What is being asked:
Output the full listing verbatim.

The input:
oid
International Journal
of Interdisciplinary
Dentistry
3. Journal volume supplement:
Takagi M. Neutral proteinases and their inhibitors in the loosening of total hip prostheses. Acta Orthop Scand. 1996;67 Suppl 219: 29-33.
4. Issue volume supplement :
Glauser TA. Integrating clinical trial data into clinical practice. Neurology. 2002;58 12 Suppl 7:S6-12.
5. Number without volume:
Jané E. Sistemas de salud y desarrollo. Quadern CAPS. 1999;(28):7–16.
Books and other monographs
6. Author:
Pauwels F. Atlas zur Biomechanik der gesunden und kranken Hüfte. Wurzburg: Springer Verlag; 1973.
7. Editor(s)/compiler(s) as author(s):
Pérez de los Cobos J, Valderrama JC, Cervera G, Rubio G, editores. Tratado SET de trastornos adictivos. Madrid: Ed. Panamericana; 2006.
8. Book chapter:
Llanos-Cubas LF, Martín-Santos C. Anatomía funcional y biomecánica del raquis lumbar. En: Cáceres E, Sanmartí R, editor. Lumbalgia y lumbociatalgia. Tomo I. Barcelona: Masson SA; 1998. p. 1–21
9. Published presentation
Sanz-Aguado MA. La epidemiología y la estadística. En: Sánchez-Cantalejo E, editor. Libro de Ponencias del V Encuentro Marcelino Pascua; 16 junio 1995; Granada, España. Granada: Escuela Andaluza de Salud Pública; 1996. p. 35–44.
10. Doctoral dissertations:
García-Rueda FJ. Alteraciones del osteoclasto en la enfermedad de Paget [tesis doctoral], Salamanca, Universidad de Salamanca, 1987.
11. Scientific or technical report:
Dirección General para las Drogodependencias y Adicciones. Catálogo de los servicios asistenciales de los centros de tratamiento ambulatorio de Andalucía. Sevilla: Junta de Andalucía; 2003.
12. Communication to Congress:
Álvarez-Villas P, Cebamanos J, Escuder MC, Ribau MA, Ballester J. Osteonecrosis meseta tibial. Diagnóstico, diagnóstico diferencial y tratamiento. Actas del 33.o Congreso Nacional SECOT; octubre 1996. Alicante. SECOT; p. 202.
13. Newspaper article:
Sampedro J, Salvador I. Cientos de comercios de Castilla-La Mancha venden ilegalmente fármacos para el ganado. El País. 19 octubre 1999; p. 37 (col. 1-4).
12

Solution to the exercise:
oid
International Journal
of Interdisciplinary
Dentistry
3. Journal volume supplement:
Takagi M. Neutral proteinases and their inhibitors in the loosening of total hip prostheses. Acta Orthop Scand. 1996;67 Suppl 219: 29-33.
4. Issue volume supplement :
Glauser TA. Integrating clinical trial data into clinical practice. Neurology. 2002;58 12 Suppl 7:S6-12.
5. Number without volume:
Jané E. Sistemas de salud y desarrollo. Quadern CAPS. 1999;(28):7–16.
Books and other monographs
6. Author:
Pauwels F. Atlas zur Biomechanik der gesunden und kranken Hüfte. Wurzburg: Springer Verlag; 1973.
7. Editor(s)/compiler(s) as author(s):
Pérez de los Cobos J, Valderrama JC, Cervera G, Rubio G, editores. Tratado SET de trastornos adictivos. Madrid: Ed. Panamericana; 2006.
8. Book chapter:
Llanos-Cubas LF, Martín-Santos C. Anatomía funcional y biomecánica del raquis lumbar. En: Cáceres E, Sanmartí R, editor. Lumbalgia y lumbociatalgia. Tomo I. Barcelona: Masson SA; 1998. p. 1–21
9. Published presentation
Sanz-Aguado MA. La epidemiología y la estadística. En: Sánchez-Cantalejo E, editor. Libro de Ponencias del V Encuentro Marcelino Pascua; 16 junio 1995; Granada, España. Granada: Escuela Andaluza de Salud Pública; 1996. p. 35–44.
10. Doctoral dissertations:
García-Rueda FJ. Alteraciones del osteoclasto en la enfermedad de Paget [tesis doctoral], Salamanca, Universidad de Salamanca, 1987.
11. Scientific or technical report:
Dirección General para las Drogodependencias y Adicciones. Catálogo de los servicios asistenciales de los centros de tratamiento ambulatorio de Andalucía. Sevilla: Junta de Andalucía; 2003.
12. Communication to Congress:
Álvarez-Villas P, Cebamanos J, Escuder MC, Ribau MA, Ballester J. Osteonecrosis meseta tibial. Diagnóstico, diagnóstico diferencial y tratamiento. Actas del 33.o Congreso Nacional SECOT; octubre 1996. Alicante. SECOT; p. 202.
13. Newspaper article:
Sampedro J, Salvador I. Cientos de comercios de Castilla-La Mancha venden ilegalmente fármacos para el ganado. El País. 19 octubre 1999; p. 37 (col. 1-4).
12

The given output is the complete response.